How this slipped through the cracks is beyond belief. Not only are most people who are incarcerated ineligible for federal health care benefits, even more so when it comes to coverage under Medicare Part D, but Medicare still paid out millions for prescription drugs for people in jails and prisons. This was because of the lack of internal controls, according to a new Department of Health and Human Services’ Office of Inspector General (OIG) report made public Monday.

The OIG offices are estimating that Medicare Part D just accepted prescription drug records that were submitted through either sponsors or private plans for prescription drugs, which where “unallowable” under the rules and regulations of the insurance provider. This mistake resulted in almost $12 million dollars paid out to the prison and jail inmates for prescriptions during 2006 – 2010.

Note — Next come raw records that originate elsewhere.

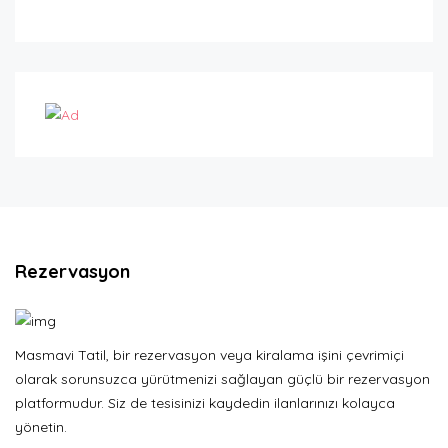
Rezervasyon
Masmavi Tatil, bir rezervasyon veya kiralama işini çevrimiçi
olarak sorunsuzca yürütmenizi sağlayan güçlü bir rezervasyon
platformudur. Siz de tesisinizi kaydedin ilanlarınızı kolayca
yönetin.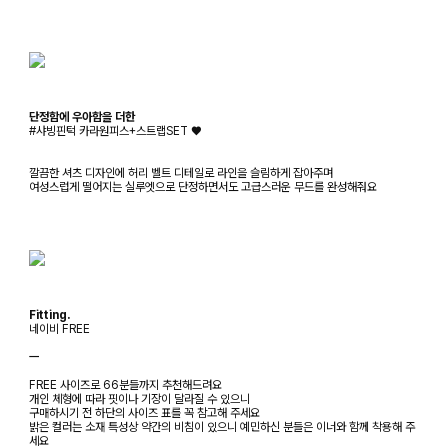
단정함에 우아함을 더한
#샤빙핀턱 카라원피스+스트랩SET ♥
깔끔한 셔츠 디자인에 허리 벨트 디테일로 라인을 슬림하게 잡아주며
여성스럽게 떨어지는 실루엣으로 단정하면서도 고급스러운 무드를 완성해줘요
Fitting.
네이비 FREE
ㅡ
FREE 사이즈로 66분들까지 추천해드려요
개인 체형에 따라 핏이나 기장이 달라질 수 있으니
구매하시기 전 하단의 사이즈 표를 꼭 참고해 주세요
밝은 컬러는 소재 특성상 약간의 비침이 있으니 예민하신 분들은 이너와 함께 착용해 주
세요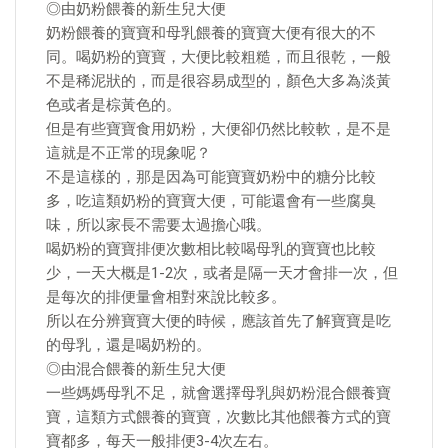
◎由奶粉餵養的新生兒大便
奶粉餵養的寶寶和母乳餵養的寶寶大便有很大的不
同。喝奶粉的寶寶，大便比較粗糙，而且很乾，一般
不是稀泥狀的，而是很容易成型的，顏色大多為淡黃
色或者是棕黃色的。
但是有些寶寶食用奶粉，大便卻仍然比較軟，是不是
這就是不正常的現象呢？
不是這樣的，那是因為可能寶寶奶粉中的糖分比較
多，吃這類奶粉的寶寶大便，可能還會有一些腐臭
味，所以家長不需要太過擔心哦。
喝奶粉的寶寶排便次數相比較喝母乳的寶寶也比較
少，一天大概是1-2次，或者是隔一天才會排一次，但
是每次的排便量會相對來說比較多。
所以在分辨寶寶大便的時候，應該首先了解寶寶是吃
的母乳，還是喝奶粉的。
◎由混合餵養的新生兒大便
一些媽媽母乳不足，就會選擇母乳與奶粉混合餵養寶
寶，這類方式餵養的寶寶，次數比其他餵養方式的寶
寶都多，每天一般排便3-4次左右。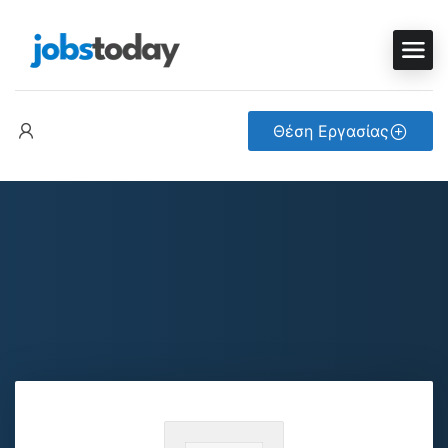
Θέση Εργασίας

“Centers for Medicare and Medicaid Services (CMS) inappropriately accepted Prescription Drug Event Records (PDE) submitted by sponsors for prescription drugs provided to incarcerated beneficiaries and used those records to make its final payment determinations,” the report reads. “Specifically, for 49 of the 100 beneficiaries that we sampled, CMS accepted 1,298 PDE records submitted by sponsors for prescription drugs provided to incarcerated beneficiaries. The gross drug costs associated with these 1,298 accepted PDE records totaled $325,903.”

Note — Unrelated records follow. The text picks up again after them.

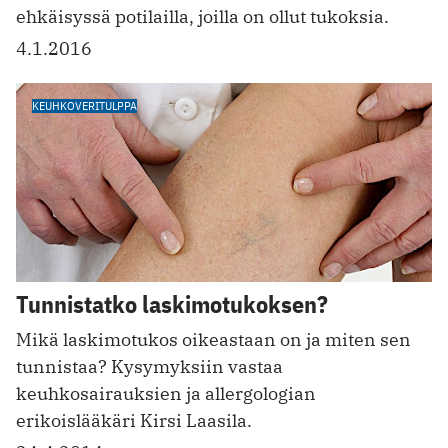
ehkäisyssä potilailla, joilla on ollut tukoksia.
4.1.2016
KEUHKOVERITULPPA
Tunnistatko laskimotukoksen?
Mikä laskimotukos oikeastaan on ja miten sen
tunnistaa? Kysymyksiin vastaa
keuhkosairauksien ja allergologian
erikoislääkäri Kirsi Laasila.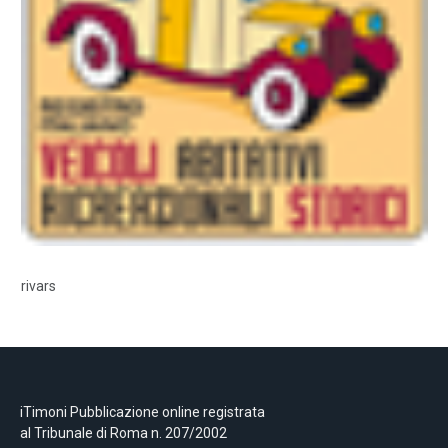
rivars
iTimoni Pubblicazione online registrata
al Tribunale di Roma n. 207/2002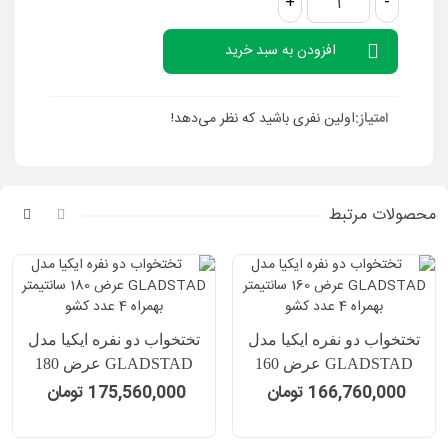
+
-
افزودن به سبد خرید
امتیاز:
اولین نفری باشید که نظر می‌دهد!
محصولات مرتبط
تختخواب دو نفره ایکیا مدل
تختخواب دو نفره ایکیا مدل
GLADSTAD عرض 160
GLADSTAD عرض 180
سانتیمتر بهمراه 4 عدد کشو
سانتیمتر بهمراه 4 عدد کشو
166,760,000 تومان
175,560,000 تومان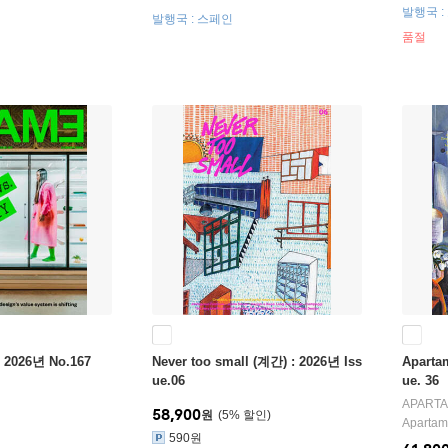
발행국 :
발행국 : 스페인
품절
 2026년 No.167
Never too small (계간) : 2026년 Iss
Aparta
ue.06
ue. 36
APART
58,900
원
5
%
Apartam
590원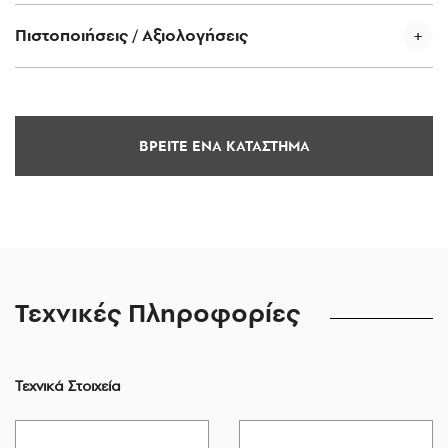
Πιστοποιήσεις / Αξιολογήσεις
ΒΡΕΙΤΕ ΕΝΑ ΚΑΤΑΣΤΗΜΑ
Τεχνικές Πληροφορίες
Τεχνικά Στοιχεία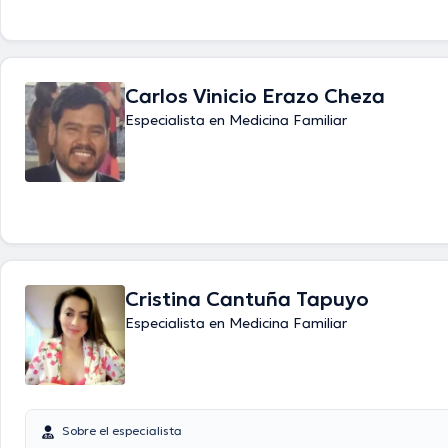
Carlos Vinicio Erazo Cheza
Especialista en Medicina Familiar
Cristina Cantuña Tapuyo
Especialista en Medicina Familiar
Sobre el especialista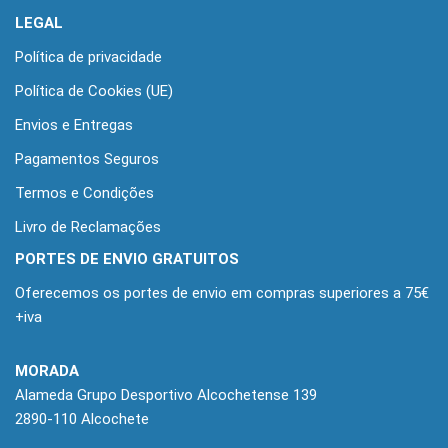
LEGAL
Política de privacidade
Política de Cookies (UE)
Envios e Entregas
Pagamentos Seguros
Termos e Condições
Livro de Reclamações
PORTES DE ENVIO GRATUITOS
Oferecemos os portes de envio em compras superiores a 75€
+iva
MORADA
Alameda Grupo Desportivo Alcochetense 139
2890-110 Alcochete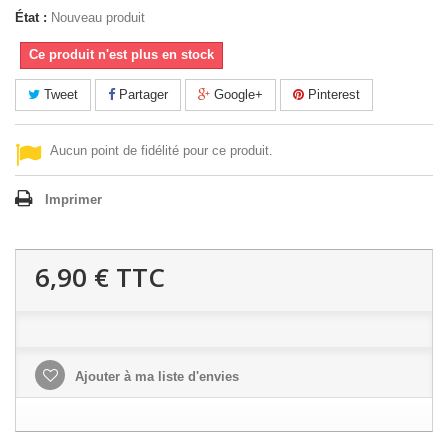
État :
Nouveau produit
Ce produit n'est plus en stock
Tweet
Partager
Google+
Pinterest
Aucun point de fidélité pour ce produit.
Imprimer
6,90 €
TTC
Ajouter à ma liste d'envies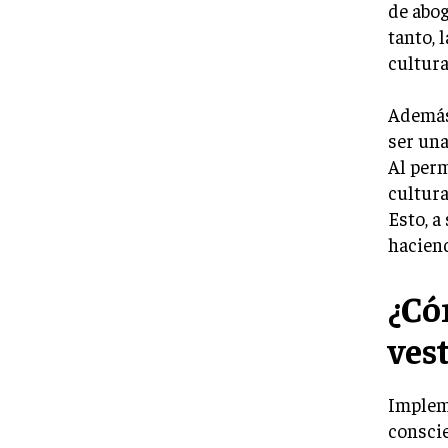
de abog
tanto, 
cultura
Además,
ser una
Al perm
cultura
Esto, a
haciend
¿Có
ves
Implem
conscie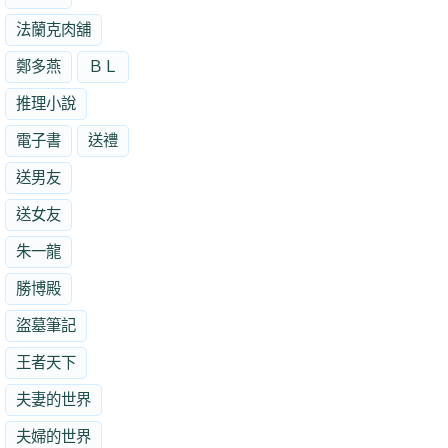
法蘭克肉舖
鄭多燕
ＢＬ
推理小說
電子書
送禮
送男友
送女友
朱一龍
勝博殿
盜墓筆記
王者天下
夫妻的世界
夫婦的世界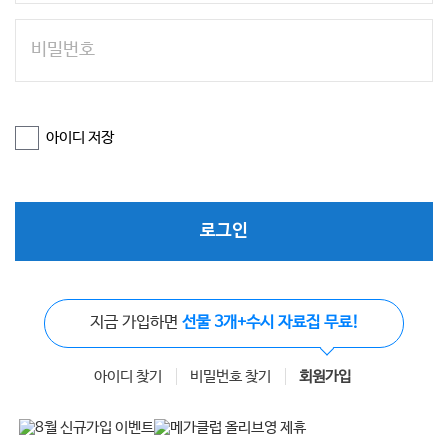
아이디 저장
로그인
지금 가입하면
선물 3개+수시 자료집 무료!
아이디 찾기
비밀번호 찾기
회원가입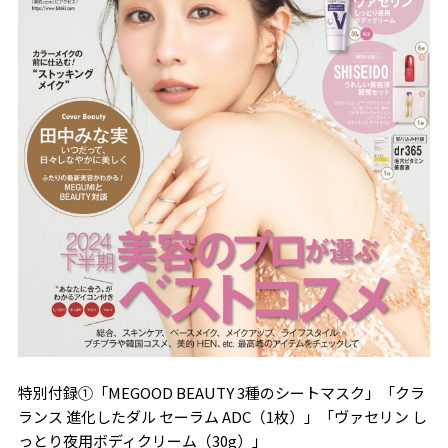
特別付録①「MEGOOD BEAUTY 3種のシートマスク」「クラ
ランス 進化したダル セーラム ADC（1枚）」「ヴァセリン し
っとり夜用ボディクリーム（30g）」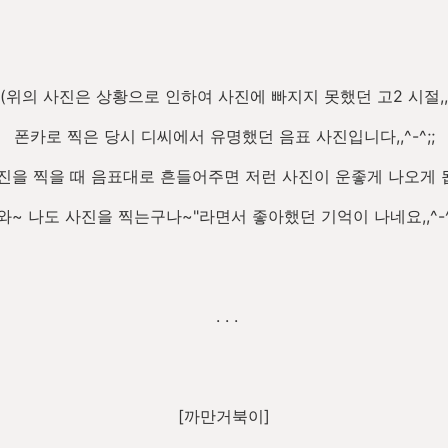
(위의 사진은 상황으로 인하여 사진에 빠지지 못했던 고2 시절,,
폰카로 찍은 당시 디씨에서 유명했던 음표 사진입니다,,^-^;;
진을 찍을 때 음표대로 흔들어주면 저런 사진이 운좋게 나오게 됩니
와~ 나도 사진을 찍는구나~"라면서 좋아했던 기억이 나네요,,^-^;;
. . .
[까만거북이]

Because the OIG wasn’t able to verify the whether the beneficiaries of the 100 sampled were actually incarcerated during the listed dates, they went ahead and paid them, not questioning the PDE records.

“On the basis of our sample results, we estimated that CMS accepted PDE records with gross drug costs totaling an additional $11,656,314 for incarcerated beneficiaries,” the report explained.

The report comes after an earlier costly mistake, which detailed how Medicare made $33.6 million in improper payments from 2009-2011 to people providing services to inmates under Part A and Part B.

The OIG report made three recommendations, which included correcting the improper payments made for people who were found to be in jail, strengthening controls to make sure Medicare is not paying for inmate drugs, and reopening and identifying all improper payments, including the OIG’s estimates.